#### Your objective
The stretch wanted below opens at the line containing "<source format=gbr>" and closes at the line containing "X22743Y25500D02*". Please return it exactly, with no other lines.

── Given records

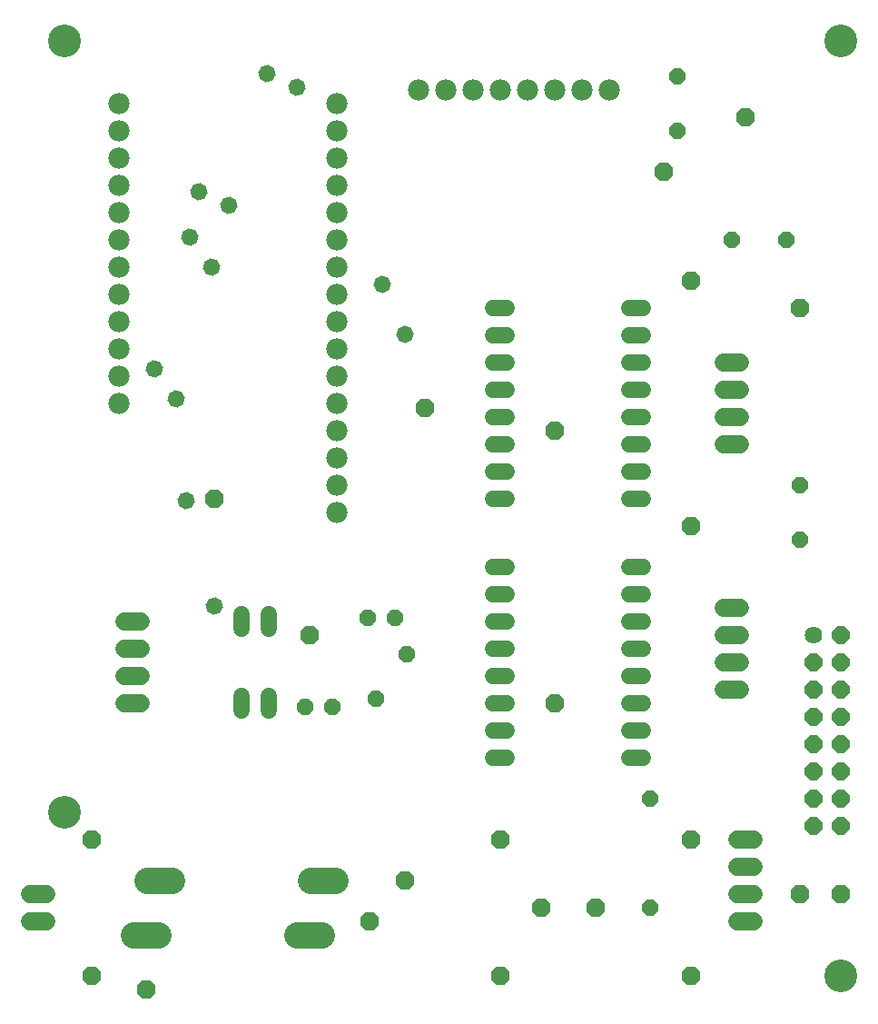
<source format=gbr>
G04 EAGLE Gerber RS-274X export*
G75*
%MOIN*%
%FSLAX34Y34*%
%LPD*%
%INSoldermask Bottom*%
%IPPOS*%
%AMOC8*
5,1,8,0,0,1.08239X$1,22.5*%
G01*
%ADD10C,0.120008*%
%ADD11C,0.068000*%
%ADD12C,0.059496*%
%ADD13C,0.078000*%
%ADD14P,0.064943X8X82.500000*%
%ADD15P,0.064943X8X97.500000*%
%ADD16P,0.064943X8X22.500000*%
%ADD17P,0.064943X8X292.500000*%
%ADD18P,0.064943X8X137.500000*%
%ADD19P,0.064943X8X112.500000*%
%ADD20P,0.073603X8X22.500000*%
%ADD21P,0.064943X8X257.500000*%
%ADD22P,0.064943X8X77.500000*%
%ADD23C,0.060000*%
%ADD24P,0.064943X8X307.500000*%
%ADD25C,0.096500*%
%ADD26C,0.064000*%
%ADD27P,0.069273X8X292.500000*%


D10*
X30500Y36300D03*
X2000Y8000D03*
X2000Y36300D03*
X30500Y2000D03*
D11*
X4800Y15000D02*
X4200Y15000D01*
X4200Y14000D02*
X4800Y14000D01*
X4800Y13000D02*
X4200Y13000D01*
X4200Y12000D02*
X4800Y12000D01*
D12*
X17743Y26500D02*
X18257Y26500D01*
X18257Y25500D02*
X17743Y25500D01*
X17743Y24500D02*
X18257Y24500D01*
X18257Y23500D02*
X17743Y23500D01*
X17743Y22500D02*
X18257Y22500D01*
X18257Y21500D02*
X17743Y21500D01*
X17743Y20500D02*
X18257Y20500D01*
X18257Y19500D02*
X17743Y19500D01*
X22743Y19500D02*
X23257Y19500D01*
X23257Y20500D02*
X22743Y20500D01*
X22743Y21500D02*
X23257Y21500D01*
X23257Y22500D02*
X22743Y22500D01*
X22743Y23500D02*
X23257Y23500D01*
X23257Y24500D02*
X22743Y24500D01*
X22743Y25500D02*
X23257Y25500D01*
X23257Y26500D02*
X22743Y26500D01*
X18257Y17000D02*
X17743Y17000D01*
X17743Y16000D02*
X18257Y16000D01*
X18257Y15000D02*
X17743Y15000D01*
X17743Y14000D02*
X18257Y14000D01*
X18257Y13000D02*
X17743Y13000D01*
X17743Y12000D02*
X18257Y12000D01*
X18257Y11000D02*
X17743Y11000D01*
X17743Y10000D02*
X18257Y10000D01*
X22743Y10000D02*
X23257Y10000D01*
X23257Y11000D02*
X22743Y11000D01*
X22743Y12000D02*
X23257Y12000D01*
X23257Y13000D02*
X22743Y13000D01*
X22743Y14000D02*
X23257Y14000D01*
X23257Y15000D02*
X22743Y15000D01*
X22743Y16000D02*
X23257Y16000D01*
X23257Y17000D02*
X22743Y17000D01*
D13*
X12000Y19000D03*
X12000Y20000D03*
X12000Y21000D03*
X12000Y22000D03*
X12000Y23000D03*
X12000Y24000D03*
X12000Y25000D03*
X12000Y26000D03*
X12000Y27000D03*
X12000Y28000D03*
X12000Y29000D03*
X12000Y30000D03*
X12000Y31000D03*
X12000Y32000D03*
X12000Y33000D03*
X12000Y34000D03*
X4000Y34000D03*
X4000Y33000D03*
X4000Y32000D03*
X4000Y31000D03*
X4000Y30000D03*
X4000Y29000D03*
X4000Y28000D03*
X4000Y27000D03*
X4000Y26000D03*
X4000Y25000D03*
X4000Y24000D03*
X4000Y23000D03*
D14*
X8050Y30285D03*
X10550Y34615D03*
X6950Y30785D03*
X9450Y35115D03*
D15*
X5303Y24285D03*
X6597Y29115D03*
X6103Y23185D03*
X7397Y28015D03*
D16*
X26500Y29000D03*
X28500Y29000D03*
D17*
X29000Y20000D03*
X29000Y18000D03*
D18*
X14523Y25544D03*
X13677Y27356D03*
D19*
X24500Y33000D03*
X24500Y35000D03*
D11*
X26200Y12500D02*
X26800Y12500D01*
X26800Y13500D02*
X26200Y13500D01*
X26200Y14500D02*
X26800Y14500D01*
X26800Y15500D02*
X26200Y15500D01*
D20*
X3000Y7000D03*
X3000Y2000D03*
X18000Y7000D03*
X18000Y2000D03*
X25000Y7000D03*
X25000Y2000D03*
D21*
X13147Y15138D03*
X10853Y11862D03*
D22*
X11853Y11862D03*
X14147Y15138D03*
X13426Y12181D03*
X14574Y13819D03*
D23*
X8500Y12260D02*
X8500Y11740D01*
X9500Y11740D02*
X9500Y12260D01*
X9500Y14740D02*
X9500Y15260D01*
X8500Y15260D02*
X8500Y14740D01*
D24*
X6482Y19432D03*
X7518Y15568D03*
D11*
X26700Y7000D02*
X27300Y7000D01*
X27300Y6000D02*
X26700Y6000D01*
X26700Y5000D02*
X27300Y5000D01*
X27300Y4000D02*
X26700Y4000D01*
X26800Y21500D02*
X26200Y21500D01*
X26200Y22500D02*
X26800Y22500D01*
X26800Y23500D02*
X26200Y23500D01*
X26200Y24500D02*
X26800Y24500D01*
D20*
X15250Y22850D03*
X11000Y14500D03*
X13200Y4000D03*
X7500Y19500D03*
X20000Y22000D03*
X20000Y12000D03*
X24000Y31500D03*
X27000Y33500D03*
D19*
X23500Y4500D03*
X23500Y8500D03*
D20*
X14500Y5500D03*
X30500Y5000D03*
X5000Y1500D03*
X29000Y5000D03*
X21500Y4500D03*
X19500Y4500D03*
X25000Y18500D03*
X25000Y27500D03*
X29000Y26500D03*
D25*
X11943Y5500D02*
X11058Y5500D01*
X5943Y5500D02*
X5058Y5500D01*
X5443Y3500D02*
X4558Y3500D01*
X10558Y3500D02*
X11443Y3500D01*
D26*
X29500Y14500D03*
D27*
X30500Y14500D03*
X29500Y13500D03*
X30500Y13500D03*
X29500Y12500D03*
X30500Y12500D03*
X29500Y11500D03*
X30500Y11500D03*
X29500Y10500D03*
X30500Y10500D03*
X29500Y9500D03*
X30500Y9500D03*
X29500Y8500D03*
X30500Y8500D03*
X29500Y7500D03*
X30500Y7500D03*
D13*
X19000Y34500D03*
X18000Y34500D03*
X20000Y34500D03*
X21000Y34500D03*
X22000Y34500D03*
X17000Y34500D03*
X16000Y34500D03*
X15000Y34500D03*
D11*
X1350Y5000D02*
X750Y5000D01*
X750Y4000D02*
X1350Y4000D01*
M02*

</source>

────
── Given records

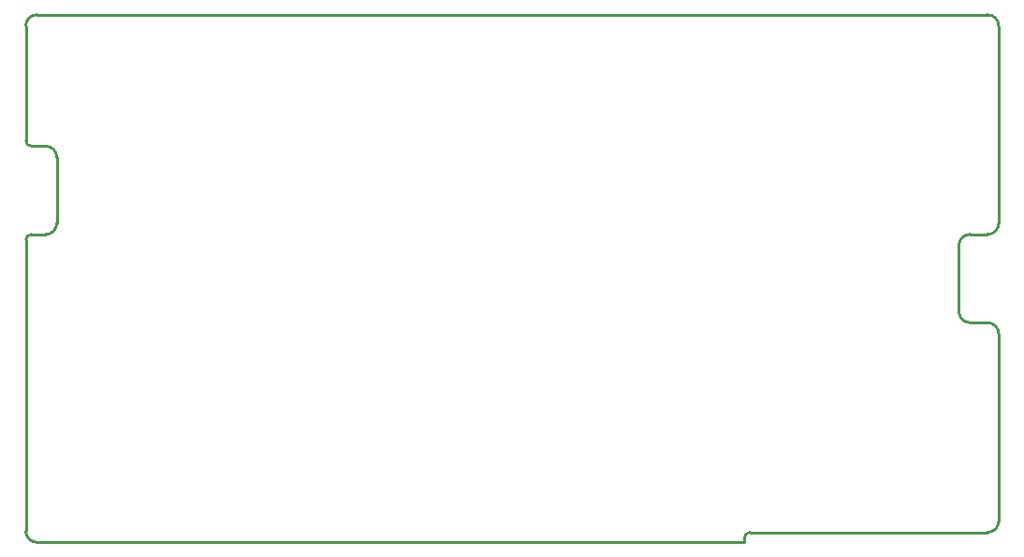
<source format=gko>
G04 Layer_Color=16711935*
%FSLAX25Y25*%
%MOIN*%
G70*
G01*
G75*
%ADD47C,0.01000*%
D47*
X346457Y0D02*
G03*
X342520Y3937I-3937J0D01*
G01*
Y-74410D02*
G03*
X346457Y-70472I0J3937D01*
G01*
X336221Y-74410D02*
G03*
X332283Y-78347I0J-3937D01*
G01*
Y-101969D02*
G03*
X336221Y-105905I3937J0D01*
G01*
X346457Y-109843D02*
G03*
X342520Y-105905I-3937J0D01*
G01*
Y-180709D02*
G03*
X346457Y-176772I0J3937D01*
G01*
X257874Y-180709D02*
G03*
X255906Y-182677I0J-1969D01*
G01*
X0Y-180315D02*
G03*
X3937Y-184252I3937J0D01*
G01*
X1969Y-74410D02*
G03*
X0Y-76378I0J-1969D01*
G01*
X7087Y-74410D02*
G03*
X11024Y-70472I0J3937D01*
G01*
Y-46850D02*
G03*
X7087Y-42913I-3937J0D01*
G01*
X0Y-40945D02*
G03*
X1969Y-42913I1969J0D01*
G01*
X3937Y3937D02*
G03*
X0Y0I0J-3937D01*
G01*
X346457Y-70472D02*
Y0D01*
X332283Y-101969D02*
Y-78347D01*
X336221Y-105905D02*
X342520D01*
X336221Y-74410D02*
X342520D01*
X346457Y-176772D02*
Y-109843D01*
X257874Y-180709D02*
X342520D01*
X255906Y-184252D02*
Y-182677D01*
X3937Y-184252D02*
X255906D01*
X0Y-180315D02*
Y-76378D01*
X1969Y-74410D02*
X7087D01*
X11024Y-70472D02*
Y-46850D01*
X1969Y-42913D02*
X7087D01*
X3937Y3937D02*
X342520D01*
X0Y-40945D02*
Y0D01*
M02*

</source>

────

#### Exercise result
<source format=gbr>
G04 EAGLE Gerber RS-274X export*
G75*
%MOIN*%
%FSLAX34Y34*%
%LPD*%
%INSoldermask Bottom*%
%IPPOS*%
%AMOC8*
5,1,8,0,0,1.08239X$1,22.5*%
G01*
%ADD10C,0.120008*%
%ADD11C,0.068000*%
%ADD12C,0.059496*%
%ADD13C,0.078000*%
%ADD14P,0.064943X8X82.500000*%
%ADD15P,0.064943X8X97.500000*%
%ADD16P,0.064943X8X22.500000*%
%ADD17P,0.064943X8X292.500000*%
%ADD18P,0.064943X8X137.500000*%
%ADD19P,0.064943X8X112.500000*%
%ADD20P,0.073603X8X22.500000*%
%ADD21P,0.064943X8X257.500000*%
%ADD22P,0.064943X8X77.500000*%
%ADD23C,0.060000*%
%ADD24P,0.064943X8X307.500000*%
%ADD25C,0.096500*%
%ADD26C,0.064000*%
%ADD27P,0.069273X8X292.500000*%


D10*
X30500Y36300D03*
X2000Y8000D03*
X2000Y36300D03*
X30500Y2000D03*
D11*
X4800Y15000D02*
X4200Y15000D01*
X4200Y14000D02*
X4800Y14000D01*
X4800Y13000D02*
X4200Y13000D01*
X4200Y12000D02*
X4800Y12000D01*
D12*
X17743Y26500D02*
X18257Y26500D01*
X18257Y25500D02*
X17743Y25500D01*
X17743Y24500D02*
X18257Y24500D01*
X18257Y23500D02*
X17743Y23500D01*
X17743Y22500D02*
X18257Y22500D01*
X18257Y21500D02*
X17743Y21500D01*
X17743Y20500D02*
X18257Y20500D01*
X18257Y19500D02*
X17743Y19500D01*
X22743Y19500D02*
X23257Y19500D01*
X23257Y20500D02*
X22743Y20500D01*
X22743Y21500D02*
X23257Y21500D01*
X23257Y22500D02*
X22743Y22500D01*
X22743Y23500D02*
X23257Y23500D01*
X23257Y24500D02*
X22743Y24500D01*
X22743Y25500D02*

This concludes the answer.